DATASET EXTRACT:
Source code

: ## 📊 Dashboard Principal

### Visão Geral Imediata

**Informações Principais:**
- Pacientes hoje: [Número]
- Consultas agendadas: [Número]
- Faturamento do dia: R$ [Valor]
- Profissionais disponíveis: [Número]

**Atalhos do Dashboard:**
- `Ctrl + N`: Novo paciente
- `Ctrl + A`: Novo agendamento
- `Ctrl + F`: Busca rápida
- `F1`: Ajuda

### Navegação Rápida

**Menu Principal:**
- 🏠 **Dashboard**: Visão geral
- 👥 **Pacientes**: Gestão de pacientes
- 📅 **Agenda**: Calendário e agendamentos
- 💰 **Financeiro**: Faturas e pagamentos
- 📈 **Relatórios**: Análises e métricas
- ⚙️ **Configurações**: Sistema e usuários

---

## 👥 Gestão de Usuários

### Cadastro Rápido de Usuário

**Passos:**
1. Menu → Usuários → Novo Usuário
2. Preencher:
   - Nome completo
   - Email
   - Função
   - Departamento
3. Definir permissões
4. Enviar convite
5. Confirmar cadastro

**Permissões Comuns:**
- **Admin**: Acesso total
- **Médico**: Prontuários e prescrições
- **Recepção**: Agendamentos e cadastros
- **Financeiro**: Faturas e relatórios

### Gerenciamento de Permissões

WORK ITEM: Output nothing but the lines from the one containing "## 📊 Dashboard Principal" to the end of the listing, both of those included, exactly as given.

RESULT:
: ## 📊 Dashboard Principal

### Visão Geral Imediata

**Informações Principais:**
- Pacientes hoje: [Número]
- Consultas agendadas: [Número]
- Faturamento do dia: R$ [Valor]
- Profissionais disponíveis: [Número]

**Atalhos do Dashboard:**
- `Ctrl + N`: Novo paciente
- `Ctrl + A`: Novo agendamento
- `Ctrl + F`: Busca rápida
- `F1`: Ajuda

### Navegação Rápida

**Menu Principal:**
- 🏠 **Dashboard**: Visão geral
- 👥 **Pacientes**: Gestão de pacientes
- 📅 **Agenda**: Calendário e agendamentos
- 💰 **Financeiro**: Faturas e pagamentos
- 📈 **Relatórios**: Análises e métricas
- ⚙️ **Configurações**: Sistema e usuários

---

## 👥 Gestão de Usuários

### Cadastro Rápido de Usuário

**Passos:**
1. Menu → Usuários → Novo Usuário
2. Preencher:
   - Nome completo
   - Email
   - Função
   - Departamento
3. Definir permissões
4. Enviar convite
5. Confirmar cadastro

**Permissões Comuns:**
- **Admin**: Acesso total
- **Médico**: Prontuários e prescrições
- **Recepção**: Agendamentos e cadastros
- **Financeiro**: Faturas e relatórios

### Gerenciamento de Permissões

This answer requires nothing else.